Sentía pequeños pinchazos en mi cuerpo y un gusto amargo se aparecía en mi boca cada vez que en mi cabeza volvía a aparecer la condenada foto. No entendía porque me sucedía esto. Quizá solo lo quería proteger de los niños mimados como Daniel, que creen que pueden tener todo y que solo son unos imbéciles. Pero, ¿por qué quisiera yo protegerlo? Supuse que después de todo si era mi amigo.

Leo abrió la puerta de mi habitación sin tocar. La abrió de golpe y me miró con una media sonrisa.

—En cinco minutos estará la cena. —explicó.

Lo miré por unos cuantos segundos. No le dije nada, aunque quería decirle un millón de cosas. Quería darle explicaciones para que no pensara que yo y el príncipe teníamos algo. Pero una parte de mí decía que era completamente inútil. Leo lo tomaría como quisiera tomarlo, y si quería tomarlo como que su hermano menor andaba dándole placer a un niño mimado, nada lo detenía. Me daba igual.

Asentí y miré la pantalla apagada del computador. Podía ver mi reflejo. Estaba despeinado, más de lo normal. Me acomode un poco el pelo y me lo miré. A veces parecía un militar. Sobre todo por la pequeña cicatriz en mi mejilla izquierda. Me hacía parecer un matón o alguien que tenía peleas.

Era un chico que tenía peleas.

—¿Podemos hablar? —preguntó Leo adentrándose a mi cuarto.

Pasó por toda la ropa tirada en el suelo y se sentó sobre la cama. Mi cama quedaba justa detrás del escritorio donde se encontraba la computadora, por lo que estaba dándole la espalda. Me giré y me crucé de brazos.

—Te dije que no soy gay. —mascullé apretando tantos los dientes que comenzaban a dolerme de la fuerza que ejercía en ellos. Por un segundo tuve el pequeño e irracional miedo de que se rompieran.

—No estés tan a la defensiva. —pidió Leo con una sonrisa.

Conocía esa sonrisa. La usaba cuando creía que tenía la razón absoluta. Aunque siempre creía tenerla. Leo tenía un ego más grande que el de muchos chicos de nuestra escuela. Incluso más del que conocí en mi vida.

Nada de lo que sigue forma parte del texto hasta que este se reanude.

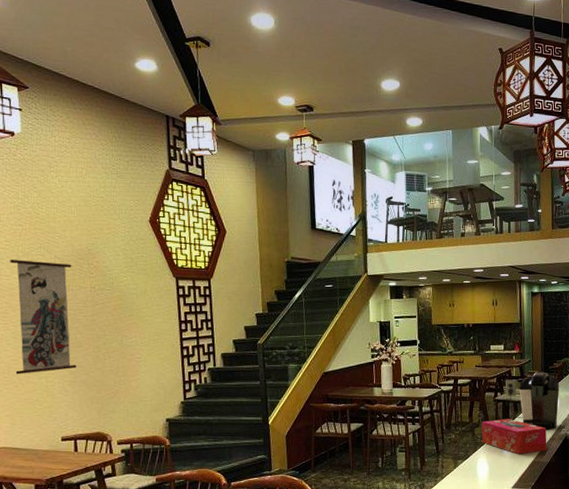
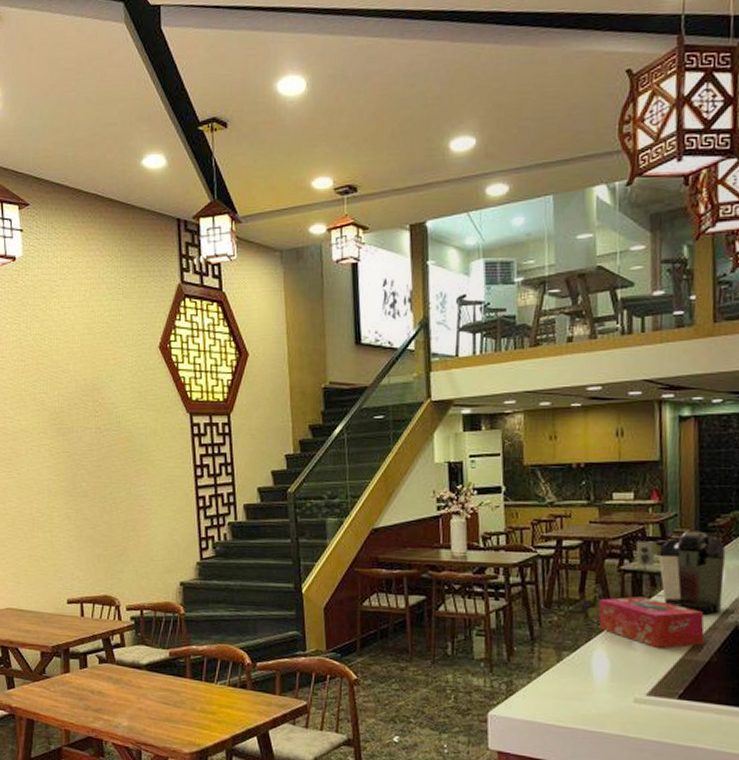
wall scroll: present [10,247,77,375] -> none [13,384,83,528]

—No vengo a pelear, ni a recriminarte nada —explicó moviendo sus manos con cada silaba. Parecía un orador más que alguien que quiera ayudarte. Ni si quiera Hitler movía tanto las manos en sus discursos—. Solo vengo a hablar. Mira, Orion, yo sé que todo es difícil. Sobre todo para ti.

Fruncí el ceño. Estaba demasiado ansioso en saber a donde quería llegar con toda esa mierda. Con una introducción como aquella podría elegir cualquier tema y romperme en mil pedazos o buscar que hable más de lo que ya lo he hecho. Cualquiera de las dos opciones, eran claramente horribles.